Deal or no deal? Barnier slices through the fudge

Deal or no deal? Barnier slices through the fudge

In early December it was all sweetness and light: Taoiseach Leo Varadkar said “we have the assurances and guarantees we need from the UK on the Irish issues” and they amounted to a “cast-iron guarantee” that there would be no hard border on the island of Ireland.

Let us remind ourselves: on 8th December the British said that even if they did not get the bespoke trade deal they wanted with the EU, “the  United Kingdom will maintain full alignment with those rules of the internal market and the customs union which, now or in the future, support North-South co-operation, the all-island economy and the protection of the 1998 [Good Friday] agreement”.

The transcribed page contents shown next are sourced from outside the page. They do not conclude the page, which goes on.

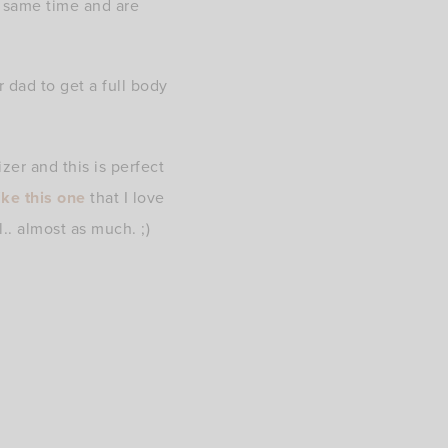
e same time and are
r dad to get a full body
er and this is perfect
ike this one
that I love
.. almost as much. ;)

So we all heaved a sigh of relief: with full alignment there would be no need for customs, tariffs, VAT at point of entry and so on. We didn’t ask how it would work – that was for the British to figure out – but we all presumed the north – or the whole of the UK – would either stay in the EU customs union or be in some sort of special new customs union with it.

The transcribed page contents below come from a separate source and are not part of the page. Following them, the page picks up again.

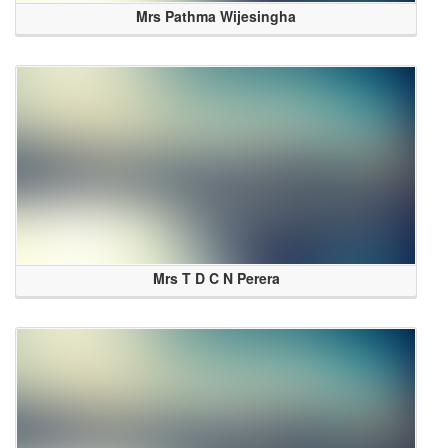
Mrs Pathma Wijesingha
Mrs T D C N Perera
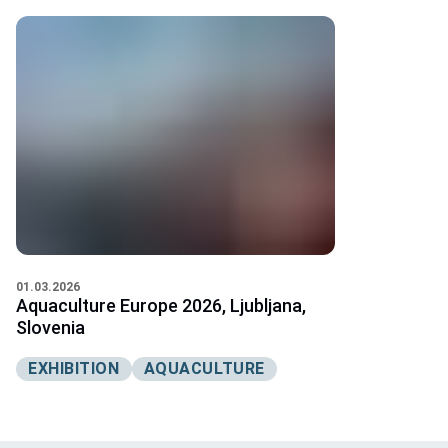
01.03.2026
Aquaculture Europe 2026, Ljubljana,
Slovenia
EXHIBITION
AQUACULTURE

Then last week, Theresa May told the Commons that they would indeed leave the single market and the customs union. A Downing Street spokesperson went further: the UK was ‘categorically’ leaving ‘the’ customs union and would not be in  ‘a’customs union or indeed  in ‘any’ customs union. That did not seem to leave any room for ‘full alignment’.

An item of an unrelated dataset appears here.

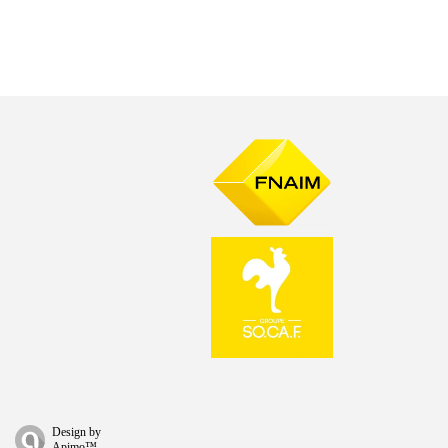
Design by
Apimo™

“The British positions are irreconcilable,” said a senior source in Dublin. “And we have reached the point where fudging that is no longer tenable.”

So Michel Barnier caught the Eurostar to London: “Once again it is important to tell the truth,” he said. “A UK decision to leave the single market and to leave the customs union would make border checks unavoidable.” For good measure he made it clear that a legally binding and enforceable reformulation of the commitments given on 8th December was an absolute precondition for moving on to Phase 2 negotiations and discussion of a transition period. His team is working on the wording of such a clause to put before the British.

The Guardian wrote that “Officials from the UK and EU are drawing up a plan to in effect keep Northern Ireland in the customs union and the single market after Brexit in order to avoid a hard border.” To us that looks like an extraordinarily optimistic reading of the technical talks between UK and EU teams in Brussels during the week. Barnier provided a rather more accurate summary of the present situation: “The UK has committed to proposing specific solutions to the unique circumstances of the island of Ireland. And we are waiting for such solutions.”